I hadn’t quite realised how much that burden mattered to me until the unthinkable happened and we did actually win, overturning every one of our own — and every-one else’s — preconceptions about Spurs. Even now, half a year after the match, I still find myself sitting back and basking in the glory.
But the reaction to Levy’s departure showed how that dog-in-the-manger outlook still persists. Tottenham are winners. That’s a fact. We won the Europa League. And in that context, our overall record under Levy’s tenure — as a stellar business and on the pitch — looks, objectively, rather better than it would have done if we had lost yet another final.
We have gone from fighting relegation to challenging for Champions League spots, then to qualifying for it so regularly that when we fail to do so it’s seen as a disaster. In 2019 we were one match and one dodgy penalty from winning the Champions League.
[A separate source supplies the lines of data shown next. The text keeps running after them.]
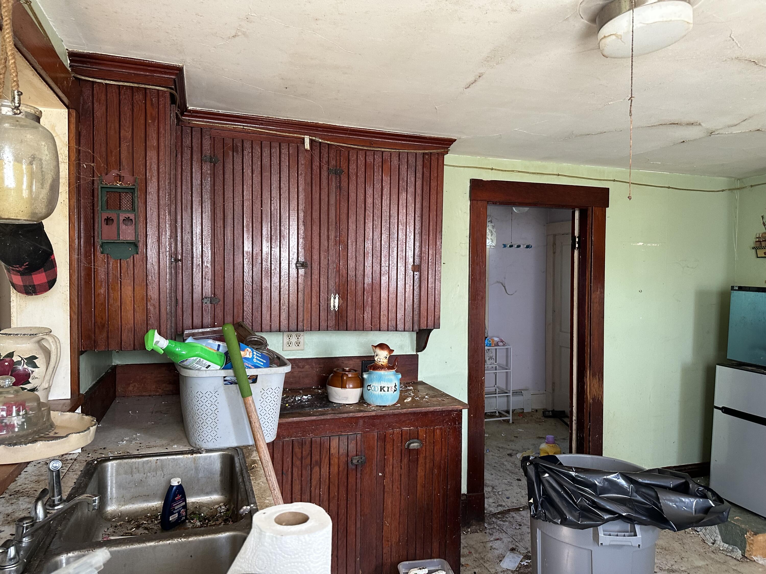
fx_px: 531
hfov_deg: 71.6
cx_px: 383
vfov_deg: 56.8
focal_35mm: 24
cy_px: 287
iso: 250
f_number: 1.78
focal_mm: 6.86
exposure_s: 1/94
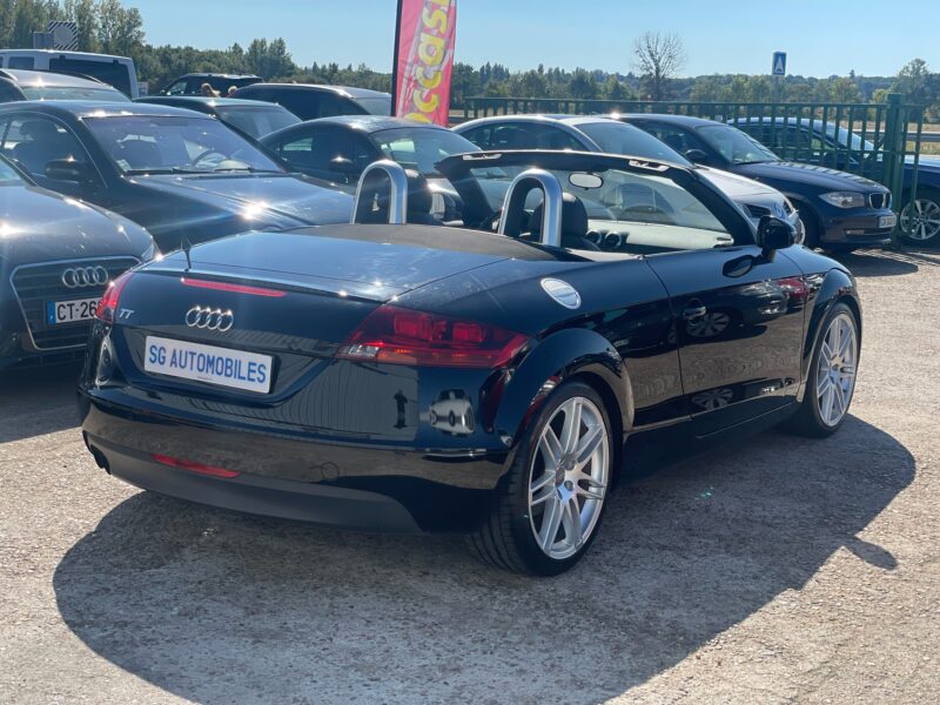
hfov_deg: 36.8
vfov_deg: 28.0
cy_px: 352
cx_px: 470
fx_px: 1412
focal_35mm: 52
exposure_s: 1/1295
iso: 32
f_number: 2
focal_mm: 6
And under Levy we finished second in the Premier League in 2016-17 and reached 15 semi-finals and six finals.

But I don’t know any Spurs fan who looks at it like that — who thinks how lucky we have been to have been able to watch legends such as Harry Kane, Son Heung-Min, Ledley King, Gareth Bale and Luka Modric and to support a team which regularly competes at the top of the table. Instead, we moan. All the time.
As I write, for example, we are third in the Premier League. All things considered that’s quite a start, given we lost 22 games last season and finished 17th, and have a new manager who has barely been with us for more than a few weeks. But do we walk around smiling about it? Nope. We talk about how poor our attack is, why doesn’t Thomas Frank know what his best team is, why did we lose to Bournemouth and draw with Wolves?
That’s in part a result of our storied history and the expectations every Spurs fan has that the team shouldn’t just win but should win with style. But it’s also because, whilst as adults we know not to be such ungrateful so-and-sos, as Spurs fans, we know no such thing.